Tomorrow, I am off, on a brief trip to Vienna. For the next five days Ocean will be focused on the other side of the ocean.
It’s 1966 and I am returning to Poland. I have lived in New York for six years, a diplomat’s brat, a kid picking up ideas and habits off the streets of the city, left alone a good deal of the time, always happy to poke around weird neighborhoods, so different from the ones back home in Warsaw.
But now I am returning for good to the city of my birth. We (my sister, mother, father) all sense that it could be a while before any of us sets foot on “western” soil again. Poland remains a closed country, its western neighbors for the most part refusing to let in those damn commies who just want to escape their own land and deplete western resources.
A train takes us from Cherbourg, where our ship has docked, to Paris. I stand by the window and watch the green Normandy pastures, pelted by rain, beyond my reach now, disappearing before I can touch them. An old man stands next to me, there in that train corridor. He says in French – do you know how to bring yourself luck? Every time you see a white horse, spit on your thumb, touch your palm with it, and pound it with a fist. Comme ca! -- he shows me. At 52, when I see a white horse, I spit on my thumb, touch my palm and pound it with a fist. How else to connect this day with that one?

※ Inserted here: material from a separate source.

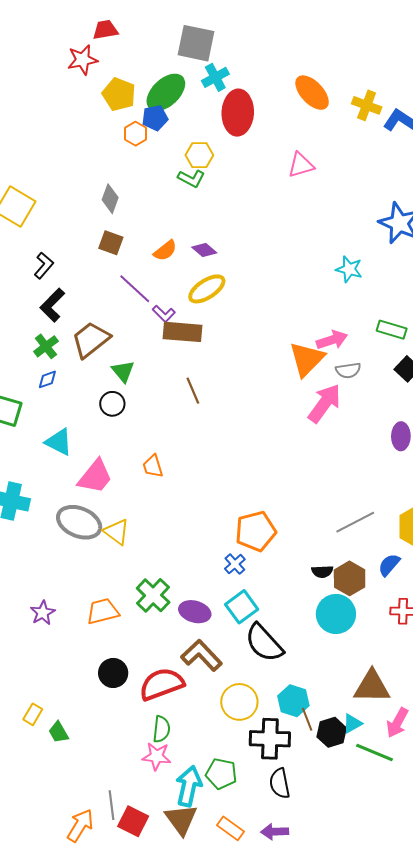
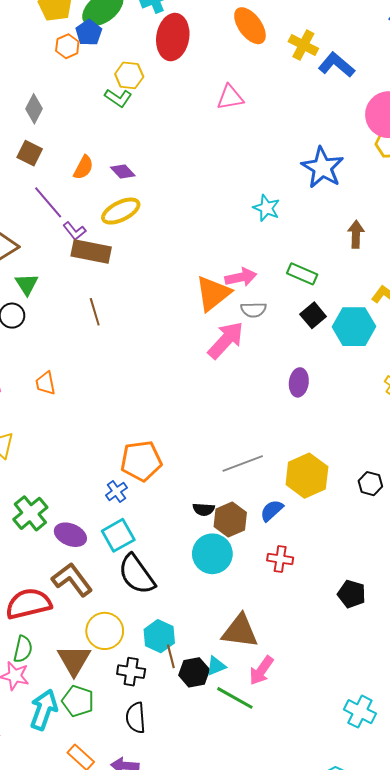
blue pentagon: (155, 118) -> (89, 33), turned -30
orange semicircle: (165, 251) -> (83, 167), turned -30
black cross: (270, 739) -> (131, 672), size x0.7
brown triangle: (181, 819) -> (74, 660), moved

From Paris, we pick up a car and begin the road journey home.
Our last nights in the western world are in Vienna. I am thirteen. I am determined to find the Spanish Riding School and the White Stallions. I had recently seen the movie about the horses at the time of the War. In one scene, the actor Eddie Albert is there, a soldier in an Austrian tavern, singing the ballad "Just Say Auf Weidersehen."
I want to see the real Lipizzaner horses. I want to touch a stallion that was heroically rescued in the last weeks of the Second World War even though, reluctantly, I have to admit that this will not even be the colt of the horse that lived and performed in Vienna more than twenty years ago.
I drag my family to the Hofburg Palace. The luck of the spit! We come just in time to see the stallions rehearse. Oh God, put me into that horse’s saddle, have me take the reigns and control this one lovely piece of life! The stallions can prance on their rear hoofs, front ones in the air, they can do anything you ask them to!
We buy shoes. My mother says – who knows when next we can buy decent shoes. Consumer sales are in a bleak phase back in Warsaw. Store shelves carry colorless items that look like clothes off the back of someone’s grandmother. My Vienna shoes, brown, sturdy, with a brass buckle tightly crossing the front, last me all the way through the first years at the university.
Vienna, my first encounters with this city of solid shoes and white stallions.